Rent would cost ¥60,000–120,000/month, they would list it on Airbnb for ¥20,000/night, then assuming 50% occupancy the return is ~¥200,000/month.
It was very profitable. The payback period for the ¥5 million was 1.5 - 2 years.
decimalenough
an hour ago
Also, the capital stays with the company! Wind down the company and (if it was profitable) you get your capital back.
Reubachi
4 hours ago
The visa requires licensing/registrations and token investments, all aside from the cost of purchasing a home in Osaka.
cucumber3732842
3 hours ago
>all aside from the cost of purchasing a home in Osaka
Which they were almost certainly divvying up. A bunch of people invest $32k each. Some management company buys the home, pays them all a cut of airBNB proceeds, etc. You don't "do" anything beyond put up $32k for your $31k piece of paper.
mytailorisrich
2 hours ago
> Which they were almost certainly divvying up
If I had to guess, I'd say probably not in most cases.
A lot of Chinese are cash rich (perhaps not on average but with 1.3 billion people the absolute number is large compared to other countries) and want to invest abroad, and are buying properties all over the place.
Another piece of evidence is the huge number of Chinese students in UK universities (from my experience) although the tuition fee alone is about £35k ($46k) a year.
user
3 hours ago
whizzter
3 hours ago
Iirc there's a scrap-n-build culture in Japan, houses are not really valued compared to land (due earthquake, quality, culture,etc).
hirako2000
3 hours ago
And how are they not managerial, entrepreneur, doing business ?

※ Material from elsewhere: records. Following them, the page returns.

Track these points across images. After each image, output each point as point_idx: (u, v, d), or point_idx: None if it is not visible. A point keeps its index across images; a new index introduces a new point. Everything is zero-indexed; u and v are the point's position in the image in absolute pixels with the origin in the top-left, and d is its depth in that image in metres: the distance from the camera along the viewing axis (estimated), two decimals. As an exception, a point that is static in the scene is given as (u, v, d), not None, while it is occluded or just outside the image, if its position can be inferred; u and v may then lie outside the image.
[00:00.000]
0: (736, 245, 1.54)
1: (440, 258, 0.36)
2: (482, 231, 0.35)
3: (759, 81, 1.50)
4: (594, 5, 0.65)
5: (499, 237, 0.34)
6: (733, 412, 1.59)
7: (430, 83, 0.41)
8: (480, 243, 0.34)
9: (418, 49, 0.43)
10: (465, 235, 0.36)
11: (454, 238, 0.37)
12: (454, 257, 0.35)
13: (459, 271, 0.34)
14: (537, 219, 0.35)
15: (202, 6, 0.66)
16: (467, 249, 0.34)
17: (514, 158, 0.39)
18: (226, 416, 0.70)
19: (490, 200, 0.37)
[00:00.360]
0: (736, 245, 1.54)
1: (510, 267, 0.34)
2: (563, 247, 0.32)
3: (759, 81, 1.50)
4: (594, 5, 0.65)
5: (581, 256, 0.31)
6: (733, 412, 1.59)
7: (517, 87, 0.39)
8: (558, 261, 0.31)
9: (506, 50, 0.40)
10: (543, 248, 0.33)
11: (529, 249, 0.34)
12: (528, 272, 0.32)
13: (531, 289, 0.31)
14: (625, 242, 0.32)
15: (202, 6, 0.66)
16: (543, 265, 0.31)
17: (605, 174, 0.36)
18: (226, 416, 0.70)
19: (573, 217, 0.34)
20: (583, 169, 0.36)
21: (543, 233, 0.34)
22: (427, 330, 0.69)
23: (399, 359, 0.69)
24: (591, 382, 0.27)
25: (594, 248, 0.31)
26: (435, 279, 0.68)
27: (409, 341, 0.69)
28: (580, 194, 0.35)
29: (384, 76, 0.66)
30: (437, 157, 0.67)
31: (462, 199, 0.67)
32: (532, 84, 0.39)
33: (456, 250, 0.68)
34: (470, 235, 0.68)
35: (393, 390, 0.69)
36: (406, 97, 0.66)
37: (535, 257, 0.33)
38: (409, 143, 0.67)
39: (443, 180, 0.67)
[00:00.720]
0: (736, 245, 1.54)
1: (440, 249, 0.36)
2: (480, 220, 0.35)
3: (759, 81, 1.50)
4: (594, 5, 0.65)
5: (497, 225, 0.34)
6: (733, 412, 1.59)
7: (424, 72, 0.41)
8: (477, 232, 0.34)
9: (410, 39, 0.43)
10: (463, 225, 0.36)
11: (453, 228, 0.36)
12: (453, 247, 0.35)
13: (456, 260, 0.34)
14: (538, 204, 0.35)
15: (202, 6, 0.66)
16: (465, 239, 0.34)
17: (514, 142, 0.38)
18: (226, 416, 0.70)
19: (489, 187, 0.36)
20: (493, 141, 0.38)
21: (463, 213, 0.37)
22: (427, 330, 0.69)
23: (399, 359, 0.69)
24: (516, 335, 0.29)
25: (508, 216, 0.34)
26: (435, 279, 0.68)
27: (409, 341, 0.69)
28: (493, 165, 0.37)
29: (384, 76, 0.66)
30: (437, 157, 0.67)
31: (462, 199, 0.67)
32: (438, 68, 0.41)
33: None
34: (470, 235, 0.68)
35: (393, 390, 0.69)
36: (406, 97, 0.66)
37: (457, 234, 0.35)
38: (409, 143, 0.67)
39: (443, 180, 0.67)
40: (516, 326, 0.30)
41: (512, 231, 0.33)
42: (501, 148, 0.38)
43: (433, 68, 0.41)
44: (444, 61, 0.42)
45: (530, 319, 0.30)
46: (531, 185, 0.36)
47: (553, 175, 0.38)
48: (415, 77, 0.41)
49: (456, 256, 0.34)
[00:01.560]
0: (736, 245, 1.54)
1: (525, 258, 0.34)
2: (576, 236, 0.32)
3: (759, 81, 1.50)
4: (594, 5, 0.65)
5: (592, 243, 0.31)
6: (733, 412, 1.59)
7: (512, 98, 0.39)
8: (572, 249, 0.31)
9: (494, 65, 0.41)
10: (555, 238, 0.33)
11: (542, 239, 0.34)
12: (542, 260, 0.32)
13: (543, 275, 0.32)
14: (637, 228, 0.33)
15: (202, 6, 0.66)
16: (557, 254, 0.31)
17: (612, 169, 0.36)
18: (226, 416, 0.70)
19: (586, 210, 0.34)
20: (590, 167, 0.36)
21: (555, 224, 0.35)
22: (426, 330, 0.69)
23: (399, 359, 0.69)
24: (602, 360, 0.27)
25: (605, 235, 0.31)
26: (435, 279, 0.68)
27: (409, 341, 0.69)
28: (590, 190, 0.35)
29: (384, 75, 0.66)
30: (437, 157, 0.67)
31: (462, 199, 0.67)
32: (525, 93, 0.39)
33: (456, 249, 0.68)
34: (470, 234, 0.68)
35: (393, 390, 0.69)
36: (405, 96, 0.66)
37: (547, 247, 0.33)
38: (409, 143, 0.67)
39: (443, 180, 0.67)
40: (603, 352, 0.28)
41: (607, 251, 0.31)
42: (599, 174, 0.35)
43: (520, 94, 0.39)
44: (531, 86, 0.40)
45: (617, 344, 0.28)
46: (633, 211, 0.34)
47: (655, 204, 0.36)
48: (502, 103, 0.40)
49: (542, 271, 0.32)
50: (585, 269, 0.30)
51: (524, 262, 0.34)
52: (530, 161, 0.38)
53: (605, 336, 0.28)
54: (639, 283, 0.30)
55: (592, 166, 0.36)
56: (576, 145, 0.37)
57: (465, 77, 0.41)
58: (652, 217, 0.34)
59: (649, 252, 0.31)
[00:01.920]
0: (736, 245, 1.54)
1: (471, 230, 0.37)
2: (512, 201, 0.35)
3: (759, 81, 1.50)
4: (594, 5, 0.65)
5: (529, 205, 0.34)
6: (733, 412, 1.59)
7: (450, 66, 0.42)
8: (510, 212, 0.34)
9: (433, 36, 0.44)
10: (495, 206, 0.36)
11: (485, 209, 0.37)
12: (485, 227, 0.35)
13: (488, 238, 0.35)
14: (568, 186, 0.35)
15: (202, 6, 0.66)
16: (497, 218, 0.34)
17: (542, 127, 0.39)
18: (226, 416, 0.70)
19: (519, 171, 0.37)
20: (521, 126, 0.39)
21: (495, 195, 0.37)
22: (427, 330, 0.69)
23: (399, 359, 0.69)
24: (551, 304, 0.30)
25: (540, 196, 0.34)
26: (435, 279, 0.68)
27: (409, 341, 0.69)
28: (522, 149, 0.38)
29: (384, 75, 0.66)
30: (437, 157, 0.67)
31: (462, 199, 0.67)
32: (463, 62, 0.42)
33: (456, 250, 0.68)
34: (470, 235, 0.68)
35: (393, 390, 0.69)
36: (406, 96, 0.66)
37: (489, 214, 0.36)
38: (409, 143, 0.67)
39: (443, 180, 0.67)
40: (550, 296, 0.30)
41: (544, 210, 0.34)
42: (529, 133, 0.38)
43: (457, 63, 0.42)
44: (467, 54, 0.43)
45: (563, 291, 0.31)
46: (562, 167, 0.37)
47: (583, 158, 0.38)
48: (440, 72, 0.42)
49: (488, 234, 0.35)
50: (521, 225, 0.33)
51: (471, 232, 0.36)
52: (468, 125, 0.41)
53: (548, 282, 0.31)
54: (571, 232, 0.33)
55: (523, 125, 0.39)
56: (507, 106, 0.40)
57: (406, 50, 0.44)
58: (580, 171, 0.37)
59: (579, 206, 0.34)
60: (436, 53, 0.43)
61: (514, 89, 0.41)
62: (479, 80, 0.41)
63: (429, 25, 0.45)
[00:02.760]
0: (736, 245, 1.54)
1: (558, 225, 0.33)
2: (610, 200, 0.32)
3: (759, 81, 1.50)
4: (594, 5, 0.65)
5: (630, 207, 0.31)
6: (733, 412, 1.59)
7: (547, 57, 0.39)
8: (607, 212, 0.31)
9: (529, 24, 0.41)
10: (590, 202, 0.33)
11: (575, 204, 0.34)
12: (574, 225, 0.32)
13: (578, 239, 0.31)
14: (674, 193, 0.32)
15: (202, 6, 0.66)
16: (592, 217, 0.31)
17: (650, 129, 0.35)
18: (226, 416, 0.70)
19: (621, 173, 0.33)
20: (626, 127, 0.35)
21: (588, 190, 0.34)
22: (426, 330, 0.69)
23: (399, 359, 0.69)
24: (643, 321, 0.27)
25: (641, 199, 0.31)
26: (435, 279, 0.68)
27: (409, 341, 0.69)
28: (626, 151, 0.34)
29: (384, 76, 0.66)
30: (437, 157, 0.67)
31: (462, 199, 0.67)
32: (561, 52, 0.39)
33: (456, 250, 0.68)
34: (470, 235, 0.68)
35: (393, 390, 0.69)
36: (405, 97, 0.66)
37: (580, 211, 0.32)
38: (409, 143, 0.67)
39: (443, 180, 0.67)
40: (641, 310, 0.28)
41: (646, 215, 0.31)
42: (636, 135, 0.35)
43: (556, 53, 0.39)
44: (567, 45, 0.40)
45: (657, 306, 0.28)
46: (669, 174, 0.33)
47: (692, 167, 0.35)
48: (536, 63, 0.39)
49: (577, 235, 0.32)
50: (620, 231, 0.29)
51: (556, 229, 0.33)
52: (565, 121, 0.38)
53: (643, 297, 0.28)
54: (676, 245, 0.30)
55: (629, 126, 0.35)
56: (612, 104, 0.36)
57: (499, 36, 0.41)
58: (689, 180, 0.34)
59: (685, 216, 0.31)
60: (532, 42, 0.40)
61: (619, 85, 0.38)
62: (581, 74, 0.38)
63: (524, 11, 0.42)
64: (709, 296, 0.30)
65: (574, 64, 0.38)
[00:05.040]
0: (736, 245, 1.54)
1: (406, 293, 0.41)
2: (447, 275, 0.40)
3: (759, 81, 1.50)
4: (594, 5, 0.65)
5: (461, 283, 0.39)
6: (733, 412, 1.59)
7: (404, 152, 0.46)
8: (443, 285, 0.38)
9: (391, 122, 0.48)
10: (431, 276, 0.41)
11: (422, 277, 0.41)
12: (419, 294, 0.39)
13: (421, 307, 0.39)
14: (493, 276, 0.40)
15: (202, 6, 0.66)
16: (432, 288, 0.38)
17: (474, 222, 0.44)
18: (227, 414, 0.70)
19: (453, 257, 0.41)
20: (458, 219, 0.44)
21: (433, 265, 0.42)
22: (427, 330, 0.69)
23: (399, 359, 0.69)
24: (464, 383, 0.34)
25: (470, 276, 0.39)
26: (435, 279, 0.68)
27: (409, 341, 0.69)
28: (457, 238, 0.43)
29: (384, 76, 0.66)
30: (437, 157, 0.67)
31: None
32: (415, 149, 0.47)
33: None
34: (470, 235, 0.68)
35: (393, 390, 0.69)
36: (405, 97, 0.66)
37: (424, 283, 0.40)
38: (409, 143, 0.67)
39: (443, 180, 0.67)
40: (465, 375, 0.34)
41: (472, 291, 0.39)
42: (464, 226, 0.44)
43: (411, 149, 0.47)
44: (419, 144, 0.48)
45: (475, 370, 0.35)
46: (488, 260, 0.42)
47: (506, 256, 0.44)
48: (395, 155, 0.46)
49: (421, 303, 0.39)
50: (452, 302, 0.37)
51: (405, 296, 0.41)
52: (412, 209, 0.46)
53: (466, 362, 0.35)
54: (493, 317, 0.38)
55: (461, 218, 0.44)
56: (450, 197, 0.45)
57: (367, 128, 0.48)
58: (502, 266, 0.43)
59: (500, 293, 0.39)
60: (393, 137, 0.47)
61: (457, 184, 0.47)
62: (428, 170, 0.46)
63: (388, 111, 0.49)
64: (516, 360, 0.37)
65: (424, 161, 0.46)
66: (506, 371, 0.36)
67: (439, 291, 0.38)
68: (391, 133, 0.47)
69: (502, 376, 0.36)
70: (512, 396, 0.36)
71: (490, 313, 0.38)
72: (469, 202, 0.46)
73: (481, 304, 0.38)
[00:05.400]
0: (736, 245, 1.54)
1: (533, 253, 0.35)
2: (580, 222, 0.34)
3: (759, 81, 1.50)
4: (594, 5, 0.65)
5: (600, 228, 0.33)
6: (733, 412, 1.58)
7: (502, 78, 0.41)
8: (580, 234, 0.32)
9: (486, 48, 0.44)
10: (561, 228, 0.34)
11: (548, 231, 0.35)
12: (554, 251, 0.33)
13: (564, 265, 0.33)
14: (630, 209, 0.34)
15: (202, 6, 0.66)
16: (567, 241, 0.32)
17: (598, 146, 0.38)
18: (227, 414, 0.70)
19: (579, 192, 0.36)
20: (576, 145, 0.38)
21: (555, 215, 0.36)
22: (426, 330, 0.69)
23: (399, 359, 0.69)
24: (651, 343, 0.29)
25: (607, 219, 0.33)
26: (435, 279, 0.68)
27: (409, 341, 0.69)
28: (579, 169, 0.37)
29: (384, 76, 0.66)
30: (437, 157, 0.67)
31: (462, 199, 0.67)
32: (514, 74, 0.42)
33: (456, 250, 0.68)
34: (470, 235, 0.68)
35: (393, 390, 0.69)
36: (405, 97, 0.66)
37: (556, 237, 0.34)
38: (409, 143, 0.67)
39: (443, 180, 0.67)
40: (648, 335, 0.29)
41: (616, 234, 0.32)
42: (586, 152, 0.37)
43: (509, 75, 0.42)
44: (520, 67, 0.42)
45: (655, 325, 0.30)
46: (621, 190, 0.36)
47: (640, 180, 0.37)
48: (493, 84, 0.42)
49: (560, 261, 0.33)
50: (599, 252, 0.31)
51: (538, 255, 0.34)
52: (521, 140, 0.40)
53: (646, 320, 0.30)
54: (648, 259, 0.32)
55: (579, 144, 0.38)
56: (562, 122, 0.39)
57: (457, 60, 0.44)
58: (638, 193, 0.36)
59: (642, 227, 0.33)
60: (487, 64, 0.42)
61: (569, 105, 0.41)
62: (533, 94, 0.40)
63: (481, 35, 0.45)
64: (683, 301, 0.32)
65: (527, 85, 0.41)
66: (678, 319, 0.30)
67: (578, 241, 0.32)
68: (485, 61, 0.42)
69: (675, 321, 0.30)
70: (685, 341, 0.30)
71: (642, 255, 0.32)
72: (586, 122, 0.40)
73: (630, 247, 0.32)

Is there something illegitimate in doing an activity that yield profit when the national is Chinese ? Or when it's a short term let ? Or when it is something that doesn't directly contributed to innovation benefiting the nation ?
bombcar
2 hours ago
It’s the difference between setting up a system to encourage investment and hoping for a factory, or at least a large department store, and instead getting a DataCenter that employs 30 people total.
user
2 hours ago
embedding-shape
2 hours ago
I don't think it's "illegitimate" as such, just parasitic behaviour the world probably needs less of. They buy up real estate, then rent it out, living in another country, basically just extracting wealth, and while it's legal, it's still lazy and kind of despicable behaviour from a "we're all humans on this planet" perspective. From the perspective of Japanese people, you see foreigners coming to where you live and strictly making things worse, not better.
But of course if we limit our perspective to an economic one, then it seems like a wise and sound approach to "escaping the hamster wheel" for the average Chinese person, easy money right? I think people in Japan probably don't have that perspective though, but instead look at the tail-effects of allowing that sort of behavior. That's why they changed the rules probably.
beefmumbai
4 hours ago
[dead]
shevy-java
3 hours ago
It's not just business related though - Japan has gotten more hostile to foreigners. And no, it is not restricted only to chinese foreigners:
https://www.youtube.com/watch?v=UGAmKqTWjxU
https://www.youtube.com/watch?v=dXLOsYTfl7k
(These two videos are quite recent at the time of writing this here.)
Don't get fooled by the deliberate (but misleading) title(s). This is a narration of more and more restrictions coming. So the article here also taps into this 1:1.
In some ways it reminds me of Nigel Farage in the UK, though in Japan it is not quite as tied to an individual person.